═════ EXTRACTED INFORMATION

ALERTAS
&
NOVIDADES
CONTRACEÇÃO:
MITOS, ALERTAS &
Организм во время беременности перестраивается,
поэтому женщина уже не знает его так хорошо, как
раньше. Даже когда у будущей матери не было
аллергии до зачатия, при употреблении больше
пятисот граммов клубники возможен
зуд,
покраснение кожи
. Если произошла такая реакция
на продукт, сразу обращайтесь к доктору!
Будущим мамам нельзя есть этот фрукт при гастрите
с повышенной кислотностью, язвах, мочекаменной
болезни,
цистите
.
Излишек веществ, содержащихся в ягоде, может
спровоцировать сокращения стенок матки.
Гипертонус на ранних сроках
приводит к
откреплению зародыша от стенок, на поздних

══════════
═════ EXTRACTED INFORMATION

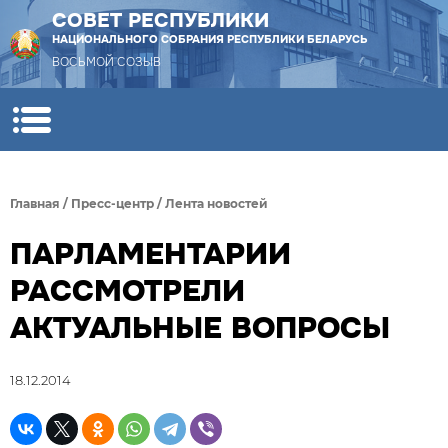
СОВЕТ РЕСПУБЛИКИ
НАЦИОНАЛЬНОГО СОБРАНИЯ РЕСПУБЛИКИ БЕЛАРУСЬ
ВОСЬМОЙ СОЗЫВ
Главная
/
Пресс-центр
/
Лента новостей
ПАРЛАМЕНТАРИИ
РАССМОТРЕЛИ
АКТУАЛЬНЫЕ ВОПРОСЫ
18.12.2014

══════════

* WHAT IS REQUIRED: List each line of the listing above that contains the word "РЕСПУБЛИКИ".

* RESPONSE BOX:
СОВЕТ РЕСПУБЛИКИ
НАЦИОНАЛЬНОГО СОБРАНИЯ РЕСПУБЛИКИ БЕЛАРУСЬ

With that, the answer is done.